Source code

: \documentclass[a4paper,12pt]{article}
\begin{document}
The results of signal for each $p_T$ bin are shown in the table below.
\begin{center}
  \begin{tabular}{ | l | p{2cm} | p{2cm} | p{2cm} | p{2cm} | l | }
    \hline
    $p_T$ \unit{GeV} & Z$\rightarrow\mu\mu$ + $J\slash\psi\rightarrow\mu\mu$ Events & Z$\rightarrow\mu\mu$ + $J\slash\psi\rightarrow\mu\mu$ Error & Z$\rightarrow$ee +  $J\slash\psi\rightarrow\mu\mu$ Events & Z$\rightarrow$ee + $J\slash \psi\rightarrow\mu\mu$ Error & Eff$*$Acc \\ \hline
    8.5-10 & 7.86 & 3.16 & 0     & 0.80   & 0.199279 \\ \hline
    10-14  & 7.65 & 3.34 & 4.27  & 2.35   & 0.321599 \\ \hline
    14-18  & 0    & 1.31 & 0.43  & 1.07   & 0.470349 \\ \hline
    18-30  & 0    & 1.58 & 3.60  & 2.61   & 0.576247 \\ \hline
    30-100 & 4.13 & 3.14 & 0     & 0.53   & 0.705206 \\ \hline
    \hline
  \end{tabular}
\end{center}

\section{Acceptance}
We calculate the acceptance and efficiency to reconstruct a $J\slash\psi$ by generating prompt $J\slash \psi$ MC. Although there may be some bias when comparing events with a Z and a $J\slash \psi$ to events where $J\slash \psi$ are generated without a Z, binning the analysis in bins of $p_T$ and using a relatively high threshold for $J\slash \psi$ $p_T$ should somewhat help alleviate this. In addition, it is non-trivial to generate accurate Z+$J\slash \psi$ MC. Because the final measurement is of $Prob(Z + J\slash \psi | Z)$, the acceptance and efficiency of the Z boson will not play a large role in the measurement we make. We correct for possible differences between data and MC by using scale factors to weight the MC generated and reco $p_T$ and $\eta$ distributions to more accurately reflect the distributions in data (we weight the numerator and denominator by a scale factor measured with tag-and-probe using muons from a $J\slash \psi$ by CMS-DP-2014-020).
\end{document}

◆ ◆ ◆ ◆ ◆ ◆ ◆

**Activity:** Please copy out the records exactly as they appear.

**Result of this exercise:**
Source code

: \documentclass[a4paper,12pt]{article}
\begin{document}
The results of signal for each $p_T$ bin are shown in the table below.
\begin{center}
  \begin{tabular}{ | l | p{2cm} | p{2cm} | p{2cm} | p{2cm} | l | }
    \hline
    $p_T$ \unit{GeV} & Z$\rightarrow\mu\mu$ + $J\slash\psi\rightarrow\mu\mu$ Events & Z$\rightarrow\mu\mu$ + $J\slash\psi\rightarrow\mu\mu$ Error & Z$\rightarrow$ee +  $J\slash\psi\rightarrow\mu\mu$ Events & Z$\rightarrow$ee + $J\slash \psi\rightarrow\mu\mu$ Error & Eff$*$Acc \\ \hline
    8.5-10 & 7.86 & 3.16 & 0     & 0.80   & 0.199279 \\ \hline
    10-14  & 7.65 & 3.34 & 4.27  & 2.35   & 0.321599 \\ \hline
    14-18  & 0    & 1.31 & 0.43  & 1.07   & 0.470349 \\ \hline
    18-30  & 0    & 1.58 & 3.60  & 2.61   & 0.576247 \\ \hline
    30-100 & 4.13 & 3.14 & 0     & 0.53   & 0.705206 \\ \hline
    \hline
  \end{tabular}
\end{center}

\section{Acceptance}
We calculate the acceptance and efficiency to reconstruct a $J\slash\psi$ by generating prompt $J\slash \psi$ MC. Although there may be some bias when comparing events with a Z and a $J\slash \psi$ to events where $J\slash \psi$ are generated without a Z, binning the analysis in bins of $p_T$ and using a relatively high threshold for $J\slash \psi$ $p_T$ should somewhat help alleviate this. In addition, it is non-trivial to generate accurate Z+$J\slash \psi$ MC. Because the final measurement is of $Prob(Z + J\slash \psi | Z)$, the acceptance and efficiency of the Z boson will not play a large role in the measurement we make. We correct for possible differences between data and MC by using scale factors to weight the MC generated and reco $p_T$ and $\eta$ distributions to more accurately reflect the distributions in data (we weight the numerator and denominator by a scale factor measured with tag-and-probe using muons from a $J\slash \psi$ by CMS-DP-2014-020).
\end{document}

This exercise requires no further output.